## [Task requirements]
[1] In the passage on CMIP6 and CMIP5 climate indices over Australia, list every index whose CMIP6 multimodel median is said to overestimate the AWAP values.
[2] Resume the passage on CMIP6 and CMIP5 climate indices over Australia from the point where it stops.

## [Extract]
Boxplots of the 30-year climatologies of the 10 ETCCDI indices for the CMIP6 (red) and CMIP5 (blue) models over Australian regions. The boxes indicate the interquartile spreads (ranges between the 25th and 75th percentiles), the black lines within the boxes are the multimodel medians, the whiskers extend to the edges of 1.5 × interquartile ranges and “outliers” outside of the whiskers are denoted by diamonds. The circles represent the indices in AWAP (black) and BEST (yellow).
Compared to AWAP, the multimodel medians of CMIP6 tend to overestimate the duration indices (i.e., WSDI and CSDI) over all Australian regions. Among the absolute and threshold indices, TXx, TXn, DTR, SU, and FD are commonly underestimated by CMIP6 over most regions (except TXx, TXn, and SU over SEA); while the medians in CMIP6 models overestimate TNx, TNn, and TR. There are relatively higher biases between AWAP and the medians in the CMIP6 models over some regions such as SEA, MEA, TA, and CAU, compared to other regions.

## [Data excerpts]
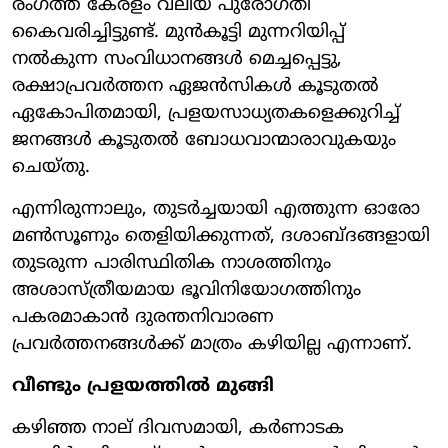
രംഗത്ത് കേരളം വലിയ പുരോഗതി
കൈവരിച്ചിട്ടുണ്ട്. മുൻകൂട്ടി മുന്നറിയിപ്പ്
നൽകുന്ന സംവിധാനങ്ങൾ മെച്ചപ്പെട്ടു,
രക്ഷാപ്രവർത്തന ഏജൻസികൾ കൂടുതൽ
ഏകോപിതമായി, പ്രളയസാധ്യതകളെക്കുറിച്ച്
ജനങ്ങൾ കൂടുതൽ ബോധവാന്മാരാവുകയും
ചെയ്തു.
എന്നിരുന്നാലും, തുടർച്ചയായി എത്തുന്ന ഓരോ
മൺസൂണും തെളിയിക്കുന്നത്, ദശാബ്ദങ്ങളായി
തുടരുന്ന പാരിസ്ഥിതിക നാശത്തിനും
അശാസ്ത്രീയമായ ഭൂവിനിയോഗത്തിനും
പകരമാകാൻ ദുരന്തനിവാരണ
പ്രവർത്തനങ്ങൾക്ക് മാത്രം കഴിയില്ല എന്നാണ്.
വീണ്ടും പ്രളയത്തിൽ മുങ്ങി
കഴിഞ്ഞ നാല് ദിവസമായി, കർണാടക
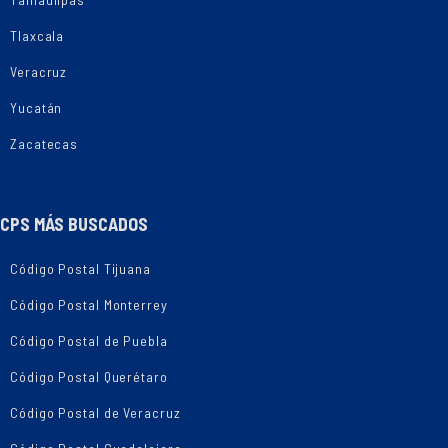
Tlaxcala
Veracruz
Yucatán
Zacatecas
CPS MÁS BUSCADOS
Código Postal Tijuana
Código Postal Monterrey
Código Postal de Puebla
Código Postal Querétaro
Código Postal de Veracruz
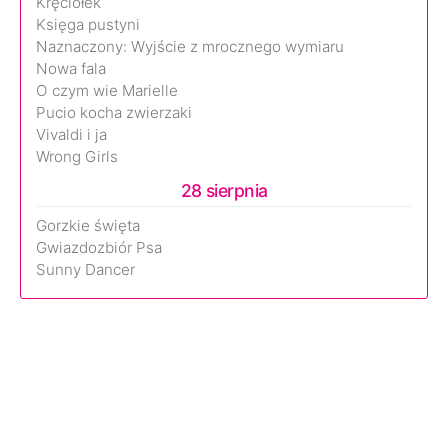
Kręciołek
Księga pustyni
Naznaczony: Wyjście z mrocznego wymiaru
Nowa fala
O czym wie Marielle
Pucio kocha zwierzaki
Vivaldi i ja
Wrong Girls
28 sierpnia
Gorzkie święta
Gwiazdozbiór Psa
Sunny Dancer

## [Results for the exercise]
[1] WSDI, CSDI, TNx, TNn, TR

[2]
For the comparison between CMIP6 and CMIP5 models, the multimodel medians and interquartile model ranges are analyzed and shown to be broadly comparable. The distinct differences for the medians are among the absolute indices. For TXx and TNx, the medians in CMIP6 models are higher than CMIP5. In contrast, for TXn and TNn, CMIP6 shows lower values over most regions (except for TXn over the regions CAU and MWA). The interquartile model ranges in CMIP6 tend to be lower than CMIP5 for TNn, WSDI, and CSDI over most regions, which indicates that the model uncertainty in CMIP6 may be reduced. However, over some regions such as NA, TA, and MEA, the interquartile range tends to be larger for some indices, compared to other regions, suggesting that models simulating the extremes over these regions may have more uncertainty.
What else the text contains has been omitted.